Luftverkehr Harte Fronten zwischen Lufthansa und Reisebüros


Im Streit Lufthansa gegen Reisebüros geht es hart zu. Wer nicht mitziehe, bekomme die Kündigung, so die Fluggesellschaft. Siegesgewiß heißt es "Ein Reisebüro ohne Lufthansa ist wie ein Supermarkt ohne Getränke."

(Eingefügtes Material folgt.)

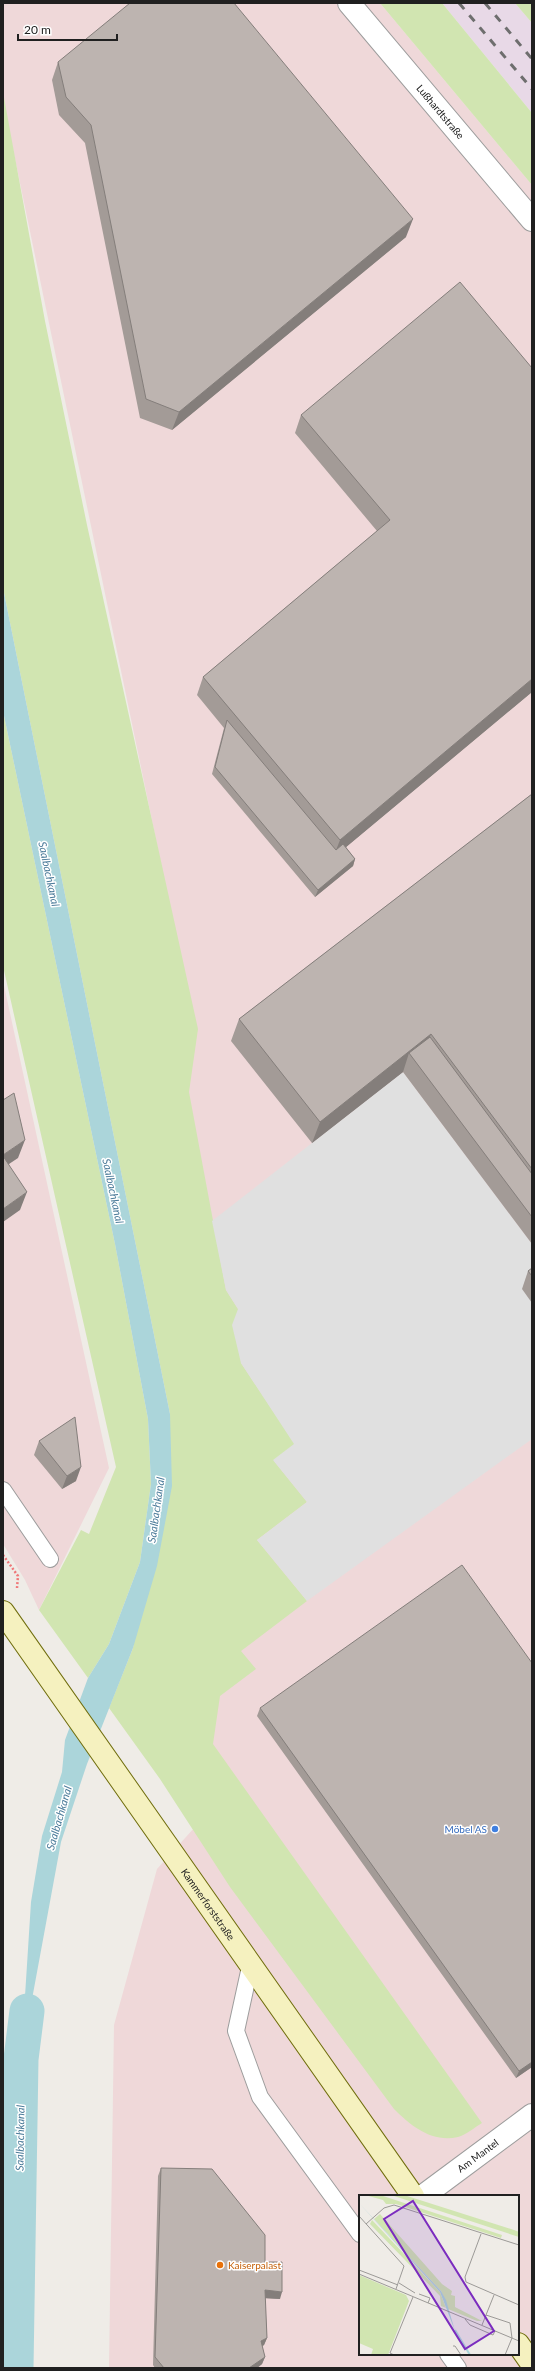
<svg xmlns="http://www.w3.org/2000/svg" width="535" height="2371" font-family="Lato,sans-serif">
<style>
.commercial{fill:#efd8d9;fill-rule:evenodd}
.industrial{fill:#e8d9e7}
.grass{fill:#d1e5b1}
.parking{fill:#e0e0e0}
.water{fill:#abd5da}
.lines{fill:none;stroke-linecap:round;stroke-linejoin:round}
.canal{stroke:#abd5da;stroke-width:35}
.lane-casing{stroke:#9d9d9d;stroke-width:18}
.street-casing{stroke:#9d9d9d;stroke-width:24}
.secondary-casing{stroke:#706e0d;stroke-width:24}
.path{stroke:#ef787a;stroke-width:2.5;stroke-dasharray:2 2;stroke-linecap:butt}
.lane{stroke:#fff;stroke-width:16}
.street{stroke:#fff;stroke-width:22}
.secondary{stroke:#f5f1bf;stroke-width:22}
.rail{stroke:#6e6e6e;stroke-width:3;stroke-dasharray:8 8;stroke-linecap:butt}
.wall{fill:#a39b97}
.shaded-wall{fill:#847e7b}
.building{fill:#bdb4b0;stroke:#847e7b}
.shop-dot{fill:#3f7fe0;stroke:#fff;stroke-width:1.5}
.food-dot{fill:#e8710a;stroke:#fff;stroke-width:1.5}
.labels{text-anchor:middle;stroke-width:3;stroke-linejoin:round;paint-order:stroke}
.street-label{font-size:10px;fill:#202020;stroke:#fff}
.shop-label{font-size:10px;fill:#366cbe;stroke:#fff;text-anchor:end}
.food-label{font-size:10px;fill:#c56008;stroke:#fff;text-anchor:start}
.water-label{font-size:11px;font-style:italic;fill:#4c7c9a;stroke:#fff}
.inset-river{fill:none;stroke:#abd5da;stroke-width:2}
.inset-road{fill:none;stroke:#9c9a97;stroke-width:1}
.view{fill:#7b2cbf;fill-opacity:0.15;stroke:#7b2cbf;stroke-width:2}
.inset-edge{fill:none;stroke:#202020;stroke-width:2}
</style>
<rect width="100%" height="100%" fill="#efece7"/>
<!-- commercial -->
<path class="commercial" d="M3,3H380L532,185V2368H109L114,2025L157,1869L195,1827L155,1076L195,1028L3,101ZM360,2196H518V2354H360Z
M3,981L109,1468L39,1610L25,1580L3,1544Z"/>
<!-- industrial -->
<path class="industrial" d="M442,3H515L532,23V113Z"/>
<!-- grass -->
<path class="grass" d="M380,3H442L532,113V185Z
M515,3H532V23Z
M3,92L45,321L87,525L198,1029L189,1092L226,1290L238,1309L241,1363L295,1444L274,1461L307,1502L257,1540L307,1601L241,1651L256,1669L220,1696L213,1744L482,2123C475,2127 466,2135 458,2137C432,2143 411,2126 394,2109L230,1887L160,1779L109,1708L133,1648L170,1414L3,588Z
M3,711L115,1244L148,1419L151,1484L140,1562L109,1644L88,1678L39,1610L81,1530L89,1534L116,1467L3,966Z"/>
<!-- parking -->
<path class="parking" d="M403,1072L532,1244V1439L307,1601L257,1540L307,1502L273,1460L294,1444L241,1363L232,1325L238,1309L226,1290L212,1221Z"/>
<!-- water -->
<path class="water" d="M3,588L170,1414L172,1486L157,1566L133,1648L87,1764L61,1842L21,2059L31,1902L42,1836L62,1772L65,1740L88,1678L109,1644L140,1562L151,1484L148,1419L115,1244L3,711Z"/>
<g class="lines">
<!-- canal -->
<path class="canal" d="M16,2368L21,2059L27,2011"/>
<defs>
<path id="lane" d="M3,1490L50,1559
M250,1967L236,2031L260,2097L360,2234
M448,2354L458,2368"/>
<g id="street">
<path id="s1" d="M349,3L532,220"/>
<path id="s2" d="M423,2196L532,2115"/>
</g>
<g id="secondary">
<path id="s3" d="M3,1612L413,2196"/>
<path d="M518,2344L532,2364"/>
</g>
</defs>
<!-- lane casing -->
<use href="#lane" class="lane-casing"/>
<!-- street casing -->
<use href="#street" class="street-casing"/>
<!-- secondary casing -->
<use href="#secondary" class="secondary-casing"/>
<!-- path -->
<path class="path" d="M3,1555L18,1576L17,1588"/>
<!-- lane -->
<use href="#lane" class="lane"/>
<!-- street -->
<use href="#street" class="street"/>
<!-- secondary -->
<use href="#secondary" class="secondary"/>
<!-- rail -->
<path class="rail" d="M459,3L532,89
M485,3L532,59"/>
</g>
<!-- wall -->
<path class="wall" d="M58,62L406,237L172,430L140,418L85,143L59,115L52,80Z
M532,368V692L346,847L355,859L353,866L315,897L212,774L224,728L197,695L203,677L377,531L295,433L301,415Z
M532,794V1244L403,1072L312,1143L231,1041L239,1019Z
M532,1268V1303L522,1289L528,1271Z
M39,1441L76,1481L62,1489L34,1455Z
M260,1708L532,2067L516,2078L257,1716Z
M161,2168L265,2262L280,2299L265,2298L267,2338L264,2345L262,2346L265,2357L262,2364L257,2368H155L153,2365L158,2176Z"/>
<!-- shaded-wall -->
<path class="shaded-wall" d="M413,219L406,237L172,430L179,412Z
M532,679V692L333,858L340,840Z
M355,859L353,866L315,897L318,890Z
M431,1034L423,1056L409,1053L403,1072L312,1143L320,1122Z
M25,1140L18,1158L3,1168V1155Z
M27,1192L20,1210L3,1222V1209Z
M81,1467L76,1481L62,1489L67,1476Z
M532,2062V2067L516,2078L519,2071Z
M265,2290L282,2292L280,2299L262,2298Z
M267,2338L264,2345L258,2349L261,2341Z
M265,2357L262,2364L257,2368H249Z"/>
<!-- building -->
<path class="building" d="M130,3H234L413,219L179,412L146,399L91,125L66,97L58,62Z
M460,282L532,368V679L340,840L203,677L390,520L301,415Z
M227,720L336,850L343,844L355,859L318,890L215,767Z
M532,794V1169L431,1034L320,1122L239,1019Z
M430,1037L532,1174V1217L409,1053Z
M14,1093L25,1140L3,1155V1100Z
M3,1156L27,1192L3,1209Z
M532,1268V1276L528,1271Z
M75,1417L81,1467L67,1476L39,1441Z
M462,1565L532,1663V2062L519,2071L260,1708Z
M161,2168L212,2169L265,2235V2262H282V2292L265,2290L267,2338L261,2341L265,2357L249,2368H164L155,2357Z"/>
<!-- markers -->
<circle class="shop-dot" cx="495" cy="1829" r="4"/>
<circle class="food-dot" cx="220" cy="2265" r="4"/>
<g class="labels">
<!-- street labels -->
<g class="street-label">
<text dy="4" stroke="none"><textPath href="#s1" startOffset="142">Lußhardtstraße</textPath></text>
<text dy="4" stroke="none"><textPath href="#s3" startOffset="357">Kammerforststraße</textPath></text>
<text dy="4" stroke="none"><textPath href="#s2" startOffset="68">Am Mantel</textPath></text>
</g>
<!-- shop labels -->
<g class="shop-label">
<text x="487" y="1833">Möbel AS</text>
</g>
<!-- food labels -->
<g class="food-label">
<text x="228" y="2269">Kaiserpalast</text>
</g>
<!-- water labels -->
<g class="water-label">
<text transform="translate(49 874) rotate(78)" y="4">Saalbachkanal</text>
<text transform="translate(113 1191) rotate(78)" y="4">Saalbachkanal</text>
<text transform="translate(156 1510) rotate(-82)" y="4">Saalbachkanal</text>
<text transform="translate(59 1818) rotate(-74)" y="4">Saalbachkanal</text>
<text transform="translate(20 2138) rotate(-89)" y="4">Saalbachkanal</text>
</g>
</g>
<!-- overview -->
<g transform="translate(359 2195)">
<rect width="160" height="160" fill="#efece7"/>
<path d="M6,0H21L143,40L142,43L37,9H27L24,5ZM32,0H45L155,35L160,37V42ZM21,19L83,89L93,96L92,100L96,101V112L123,126H118L89,114L82,96L15,24ZM13,25L81,97L87,113L82,111L81,101L11,29ZM0,80L47,100L50,106L29,160H12L14,154L0,148Z" fill="#d1e5b1"/>
<path d="M0,8L82,96L87,105L96,136L81,97Z" fill="#abd5da"/>
<path class="inset-river" d="M96,135L111,160"/>
<path class="inset-road" d="M0,21L45,71L37,94M7,29L25,13L35,10L160,50M122,39L106,82L107,87L160,110M0,75L39,90M0,79L160,146M40,88L56,98M60,99L71,103L69,108M127,120L151,128L153,143L146,160M106,124L111,130L134,140L136,136M123,130L135,100M94,151H96L102,160M35,160L31,158L54,102"/>
<path class="view" d="M54,6L135,136L106,154L25,24Z"/>
<rect width="160" height="160" class="inset-edge"/>
</g>
<!-- border -->
<rect width="535" height="2371" fill="none" stroke="#202020" stroke-width="8"/>
<!-- scale -->
<path d="M18 34v6h99v-6" fill="none" stroke="#202020" stroke-width="2"/>
<text x="24" y="34" font-size="12" fill="#202020" stroke="#ffffff" stroke-width="3" paint-order="stroke">20 m</text>
</svg>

Im Streit zwischen der Lufthansa und den Reisebüros bleiben die Fronten verhärtet. Die Lufthansa bekräftigte am Montag, sie werde die Verträge mit allen Büros kündigen, die bis Samstag keine neue Vereinbarung unterzeichnen. Nach dem neuen Modell erhalten die Reisebüros künftig keine Provision mehr, sondern sollen ihre Kosten den Kunden selbst berechnen. In der vergangenen Woche hatten Vertreter von Reisebüros deshalb einen mehrtägigen Boykott der Lufthansa angedroht. Sie befürchten eine Verteuerung der Tickets.

Lufthansa-Bereichsvorstand Thierry Antinori sagte, inzwischen seien für rund 60 Prozent des Umsatzes die neuen Verträge "unter Dach und Fach". Darunter seien vor allem große Ketten. Angaben zur Zahl der abgeschlossenen Verträge wollte er nicht machen. Die Reisebüros müssten ein Interesse haben, Lufthansa-Tickets zu verkaufen: "Ein Reisebüro ohne Lufthansa ist wie eine Tankstelle ohne Diesel oder ein Supermarkt ohne Getränke", sagte Antinori. Ein Vertriebsmodell mit unterschiedlichen Vergütungssystemen lehnte er ab. Daher müssten die alten Verträge als letzte Möglichkeit ersatzlos gekündigt werden.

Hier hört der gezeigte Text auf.